Как первым заметил гений наш Лев Николаевич Толстой, все счастливые семьи счастливы одинаково, все несчастные семьи несчастливы по-своему.

Все смешалось в доме Бобровых. В село Семен Иванович, как и планировал, вернулся из Орлова в воскресенье под вечер. Сосед Володя передал ему хозяйство в порядке: за домом присмотрел, свиней откормил, в огороде морковь толстеет и капуста «колосится». Вроде, продолжай бы живи да радуйся, но - Мишка и Гришка… С автобуса пришел, в избу вошел, а они... сидят на диване, смотрят телевизор и с виду такие пай-мальчики! Другому отцу только бы в радость, но - не ему. Чтобы два его оболтуса в воскресенье!? вечером!? сидели бы дома и смотрели телевизор, пусть даже и кино «про войну»?! Это если бы хлев или даже веранда с одного угла загорели, так бы не озаботило, потому что понимаемо, а тут - на! И весь вечер они уж не сказать по струночке, но - по одной половичке по дому друг за другом. И на другой день, в понедельник, тише воды они, ниже травы, - сами встали оба, умылись, причесались и в школу не понеслись, а пошли и по времени с запасом… И что ни попроси - исполняют без звука. И все это вселило тревогу нешуточную. И не говорят, отчего они такие.

И в этой тревоге, совсем не шуточной, Семен Иванович в понедельник, занимаясь делами в кабинете у себя да наведавшись в магазин к Валентине узнать, как взносы у нее комсомольские идут за август, весь день и пребывал. И вечером, и целый час с утра на другой день, во вторник. А в девять с минутами явился к нему Иван Неустроев, участковый милиции. Да не с видом, как обычно, когда «так заскочил» с пятого в десятое что перетереть да заполнить «видимостью» безделье, а деловой такой, серьезный, в форме, при фуражке с кокардой, бумагами в черной кожаной папке, пистолетом в кобуре. И рассказал о том, что нормальному человеку, даже в голову… разве что пьяную. Но прийти-то, может, и придет, но - исполнить?!

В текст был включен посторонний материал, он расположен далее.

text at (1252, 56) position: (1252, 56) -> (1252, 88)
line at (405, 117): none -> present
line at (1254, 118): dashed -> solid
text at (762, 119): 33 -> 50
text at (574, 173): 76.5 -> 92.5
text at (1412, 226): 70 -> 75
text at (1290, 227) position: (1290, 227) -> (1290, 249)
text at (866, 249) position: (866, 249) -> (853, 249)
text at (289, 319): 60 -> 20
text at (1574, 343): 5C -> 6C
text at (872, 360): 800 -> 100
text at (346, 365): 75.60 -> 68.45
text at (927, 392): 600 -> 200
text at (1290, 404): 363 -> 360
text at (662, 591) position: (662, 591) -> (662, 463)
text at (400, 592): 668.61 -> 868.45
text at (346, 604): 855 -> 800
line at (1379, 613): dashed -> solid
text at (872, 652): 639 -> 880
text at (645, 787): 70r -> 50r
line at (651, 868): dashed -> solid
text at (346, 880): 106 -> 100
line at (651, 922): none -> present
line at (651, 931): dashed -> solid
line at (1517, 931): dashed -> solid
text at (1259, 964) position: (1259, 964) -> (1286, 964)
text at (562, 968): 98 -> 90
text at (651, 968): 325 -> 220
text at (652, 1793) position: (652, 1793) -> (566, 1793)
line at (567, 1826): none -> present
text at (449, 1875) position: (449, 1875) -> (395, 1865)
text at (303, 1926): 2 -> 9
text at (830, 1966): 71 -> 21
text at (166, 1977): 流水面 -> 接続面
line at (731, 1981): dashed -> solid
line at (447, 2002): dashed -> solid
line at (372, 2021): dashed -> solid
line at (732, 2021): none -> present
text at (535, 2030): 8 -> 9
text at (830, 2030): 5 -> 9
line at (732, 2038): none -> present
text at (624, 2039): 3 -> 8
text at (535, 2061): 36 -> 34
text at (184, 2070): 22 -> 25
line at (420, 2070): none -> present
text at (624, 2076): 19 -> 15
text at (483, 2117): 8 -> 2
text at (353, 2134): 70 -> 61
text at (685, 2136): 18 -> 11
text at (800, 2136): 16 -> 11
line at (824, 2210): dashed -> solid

Оказывается, в прошлую субботу, в которую Бобров с супругой отбыли в Орлов, в село к ним, в клуб, на танцы, приехали трое городских на мотоциклах, один из которых был знаком с Колькой, сыном Сашки Михалицына. Потусовались там немного, пошли по селу прошвырнуться да на Белую, к лодкам, по пути всю местную (хотел сказать - шпану, но вовремя…) знакомых собирая, в числе которых случайно оказались (велел он себе выражаться осторожнее) сыновья Семена Ивановича Боброва - Михаил и Григорий. И когда их шумная веселая ватага проходила мимо дома Витьки-пупка, то есть Виталия Ивановича Пупышева, увидели по дыму из трубы, что в осырке у того баня топится и в предбаннике девки повиз… (общаются).

И вступило которому-то в башку совершить  мелкое хулиганство. И далее - из хулиганских побуждений затаились они за забором, дождались, когда девки в баню удалятся, и который-то из них слазил на крышу и положил на трубу… кирпич. «Как вы сами, Семен Иванович, можете себе представить (старался участковый держать официальность), группа молодежи женского пола в количестве трех юных гражданок  в совершенно непристойном виде тут же с визгом эвакуировалась на свежий воздух, а Зинка, то есть, дочь Виталия Пупышева,  Зинаида Витальевна, которая теперь главная потерпевшая, из моральных побуждений и стыда не выскочила, подруги кинулись за ней обратно в баню, вытащили «уже за руки и за ноги» и оказали первую помощь по предупреждению последствий угорания.

А группа молодых людей за забором преступно потешалась. Да двое-трое местных, мимо проходивших по улице, все это видели и предали огласке «пляску голых девок посередь села». Витька-пупок - «ты ведь знаешь, - мужик упертый», накатал ему, участковому, заяву с требованием - не с просьбой, а именно требованием - принять меры служебного реагирования и указал виновниками преступного деяния именно Михаила и Григория, хотя кто их разберет, кто конкретно клал тот конкретный кирпич на конкретную трубу.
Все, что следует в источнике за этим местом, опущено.